The Lightning are on the ropes following a
3-2 loss
to the New York Rangers in Game 2 of the Eastern Conference Final at Madison Square Garden on Friday. Having lost consecutive playoff games for the first time since 2019, Tampa Bay trails 2-0 in the best-of-7 series and heads home for Game 3 on Sunday (3 p.m. ET; ESPN, ESPN+, CBC, SN, TVAS) searching for a way to turn the momentum.
"At some point, you might lose two in a row in the playoffs," Lightning coach Jon Cooper said. "The fact that we haven't for how many years is remarkable. So you could take a second and say, 'Hell of a job, boys.' But for the most part, streaks do come to an end and unfortunately it came to an end tonight.
"Did it knock us out of the playoffs? It did not. Do we have a hill to climb? No question. … But I do think that we have better in us."
RELATED: [Complete Rangers vs.
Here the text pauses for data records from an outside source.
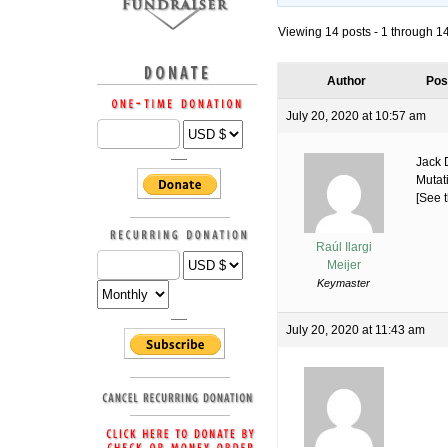
Viewing 14 posts - 1 through 14 
Author
Pos
July 20, 2020 at 10:57 am
Jack 
Mutat
[See t
Raúl Ilargi
Meijer
Keymaster
July 20, 2020 at 11:43 am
Lightning series coverage]
The Lightning had been 17-0 in playoff games following a loss since being swept by the Columbus Blue Jackets in the 2019 first round but found no rebound magic Friday against the Rangers, who used their speed and forecheck to repeatedly force turnovers that led to odd-man rushes and scoring chances.
"It was just puck management," Lightning defenseman Victor Hedman said. "It's one of those things that we need to be better at."
Building off a 6-2 win in Game 1 on Wednesday, New York shook off Nikita Kucherov's power-play goal that gave Tampa Bay a 1-0 lead 2:41 into the game and took control with goals from K'Andre Miller at 5:59 and Kaapo Kakko at 17:32 to lead 2-1 by the end of the first period.
The Rangers dominated much of the second period but couldn't build on their lead mostly because of goalie Andrei Vasilevskiy, who made 14 of his 25 saves in the middle period.
After a Kucherov turnover led to Mika Zibanejad's goal that increased the Rangers led to 3-1 at
1:21 of the third period, the Lightning finally began playing a more simple, straightforward game. That led to Tampa Bay generating more pressure in New York's end and eventually Nick Paul's 6-on-5 goal that made it 3-2 with 2:02 remaining.
But despite have a couple of late chances to tie the game, including a rebound shot from Steven Stamkos that Rangers goalie Igor Shesterkin stopped with 58 seconds left, the Lightning's late-game desperation wasn't enough.
"Just the urgency to win those battles and then keep our feet moving really turned the tables at the end," Paul said. "Obviously, not the result we wanted, but take that third period, remember it and just keep going from there."